Grey
By tiggy
- 625 reads
Grey
Prompt 30/9/2003
I know it is going to be one of those days. I open my closet, and
realise that every outfit I own is grey. What to choose? Since it is
not much of a choice, I pick the nearest suit. Who cares
anyway.
The train is late again, and by the time it gets to my
station it is packed. For a moment I consider not bothering to squeeze
myself into it, just turn around, go home, go to bed and pull the
blanket over my head. Then I squeeze myself into the train. The armpit
of the guy next to me emits foul odours, and I wonder if he has ever
heard of deodorant. Eventually I manage to turn around a little and
give my nose some relief. Then the great push as everyone tries to get
off the train at once. Why? We all meet up again at the ticket barrier
anyway. It always amuses me that those people who are off the train
first then hold up the queue looking for their tickets. Ah well.
Whatever.
I look at a billboard as I walk toward it, without really
seeing it. "Go orgasmic", it reads. The words make little sense, and
slowly spin in my head while I am preoccupied dodging fellow
pedestrians. Then I understand what I just read. Surely not! Am I so
sex starved that I am making up these things now? What next, will I see
naked men on billboards? "Organic," it must have said organic. What was
the advert for, fruit of some description? I am annoyed with myself for
being so stupid, but I cannot stop myself from turning around to take
another look. No, I was right the first time. What a strange advert! I
turn back to see where I am going and realise that I still don't know
what the provocative slogan was advertising. Not a very good advert,
apparently.
The wind is blowing and messing up my hair, which is still
wet. I walk faster, as if I could outrun the wind. Passing a grocery
store, I glance at the window to see how I look. I don't normally do
that, honestly, just my hair feels in a total frizzle and if it is, I
ought to sort it out because I hate it when people give me strange
looks. I see a guy at the till in the store. For a moment it looks like
he is aiming a gun at the shop assistant, which is stupid, of course. I
look away, but my heart beats faster. What if that really was a
robbery? Yeah, right. At 8:30 a.m. on a busy high street, some guy is
robbing the grocery store. I look again, but a shelf is in my way now.

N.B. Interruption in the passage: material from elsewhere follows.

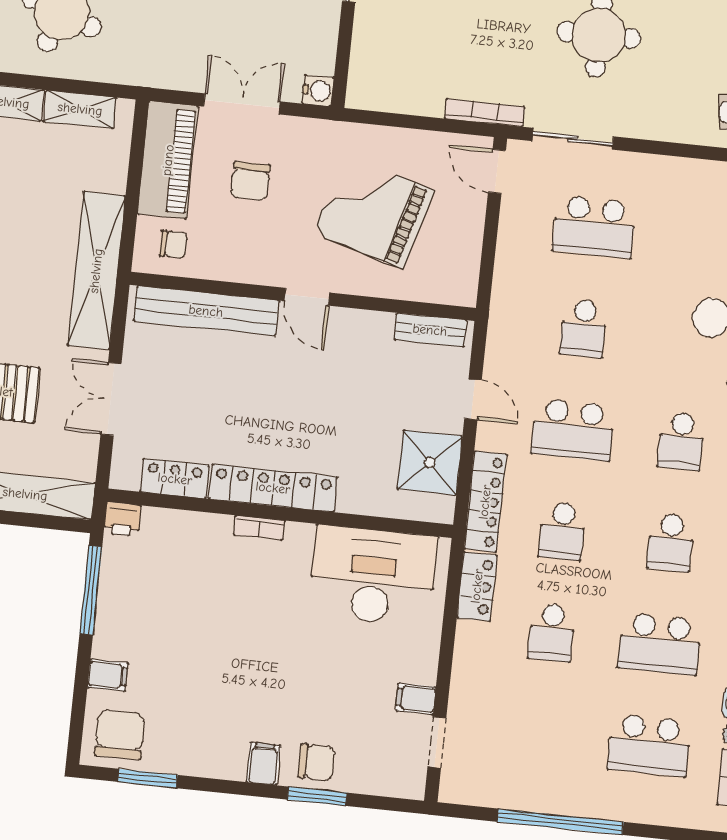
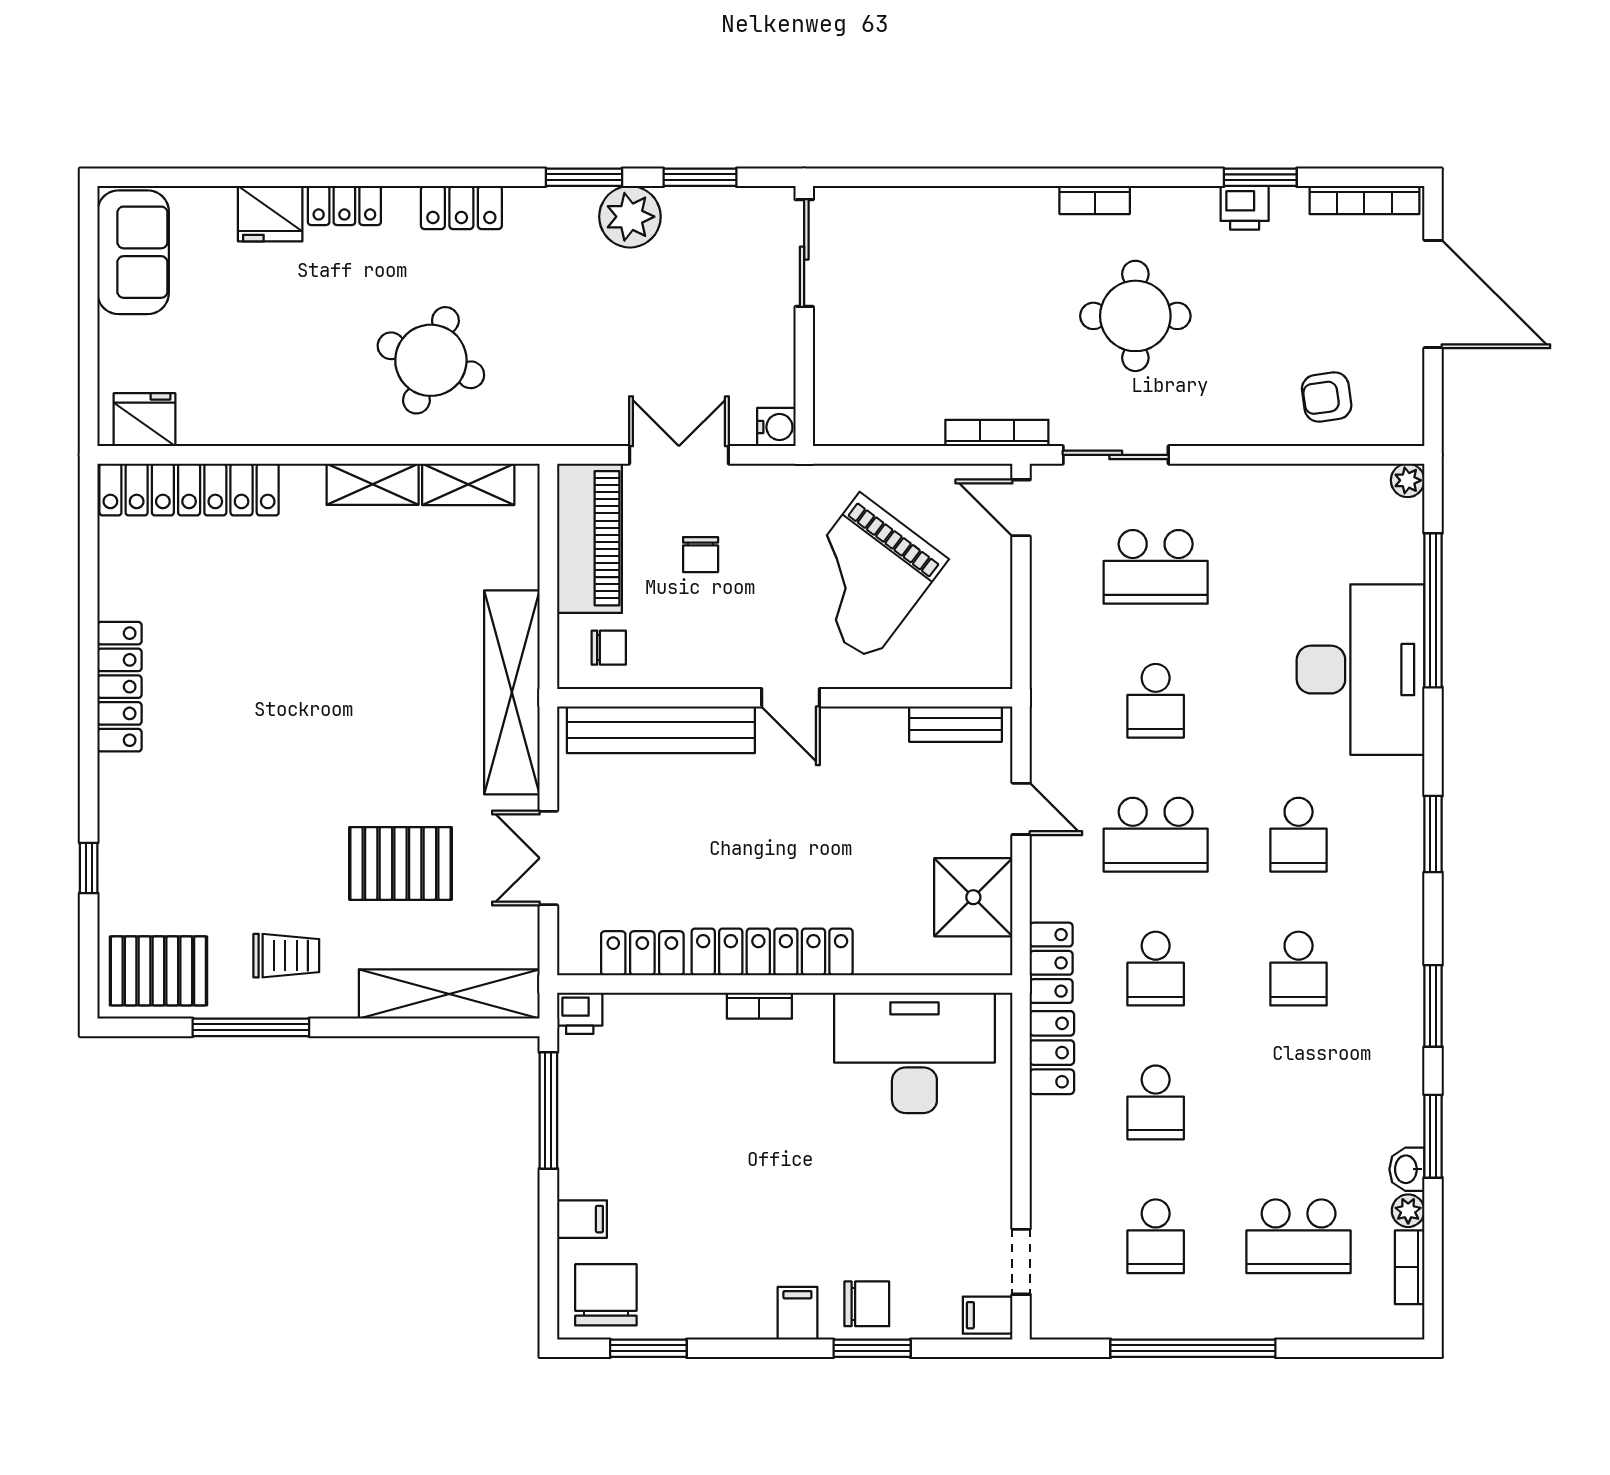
chair: (250, 181) -> (701, 555), width x0.73, depth x0.73
grand piano: (373, 211) -> (865, 577), turned -69
locker: (485, 502) -> (1051, 963), width x0.66
school desk: (660, 644) -> (1156, 1236), moved, width x0.54
filing cabinet: (416, 699) -> (988, 1315), moved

Without going back, I won't be able to tell. What if it is? Well, what
if it is not? Go back and look, and make a fool of yourself, go on, I
dare you! I keep on walking, but the incident plays on my mind. A siren
of a passing vehicle makes me jump out of my skin - the police, it was
a robbery! - but it is only an ambulance.
I pass an electronics store with an oversized television in
the window. For weeks it has been showing the same movie - "Monsters
Inc" - and every time I pass, it is showing the same scene. Does that
mean that I pass the same place at the same time every day? Is the
movie on some kind of remote control, does it see me coming? Or is it
sheer coincidence, like the lottery numbers on Saturday, like the
chance to go bald at an early age, like all that other meaningless
stuff that happens at random? Who knows?
The guy in front of me spits on the ground. "Nice," I
mumble.
He stops and turns around. "Do you have a problem?" he asks.
I shake my head and wish that I had stayed grey and anonymous. He takes
a step toward me and I take two hurried steps back. He grins, then
turns around, spitting. This time I keep my mouth shut. I slink back
into my grey suit and continue my walk. Who cares anyway.